• _EXERCISE BRIEF_
Using the data beneath this instruction, retype only the lines from the one that contains "en el Arsenal, ayudando" down to the one that contains "ha sido invaluable, particularmente", both included, exactly as they appear.

• _DATA LISTING_
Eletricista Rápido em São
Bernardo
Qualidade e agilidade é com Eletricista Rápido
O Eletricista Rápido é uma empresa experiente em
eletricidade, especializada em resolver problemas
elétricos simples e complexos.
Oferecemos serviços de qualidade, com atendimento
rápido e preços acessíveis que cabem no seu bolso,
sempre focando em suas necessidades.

==

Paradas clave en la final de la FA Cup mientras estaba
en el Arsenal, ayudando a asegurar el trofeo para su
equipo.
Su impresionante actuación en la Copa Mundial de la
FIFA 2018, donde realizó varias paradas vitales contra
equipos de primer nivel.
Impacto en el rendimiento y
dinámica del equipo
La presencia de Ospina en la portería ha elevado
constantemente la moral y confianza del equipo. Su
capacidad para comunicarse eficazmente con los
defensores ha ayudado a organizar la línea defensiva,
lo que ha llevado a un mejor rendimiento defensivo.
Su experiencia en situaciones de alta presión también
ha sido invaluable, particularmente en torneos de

• _EXERCISE SOLUTION_
en el Arsenal, ayudando a asegurar el trofeo para su
equipo.
Su impresionante actuación en la Copa Mundial de la
FIFA 2018, donde realizó varias paradas vitales contra
equipos de primer nivel.
Impacto en el rendimiento y
dinámica del equipo
La presencia de Ospina en la portería ha elevado
constantemente la moral y confianza del equipo. Su
capacidad para comunicarse eficazmente con los
defensores ha ayudado a organizar la línea defensiva,
lo que ha llevado a un mejor rendimiento defensivo.
Su experiencia en situaciones de alta presión también
ha sido invaluable, particularmente en torneos de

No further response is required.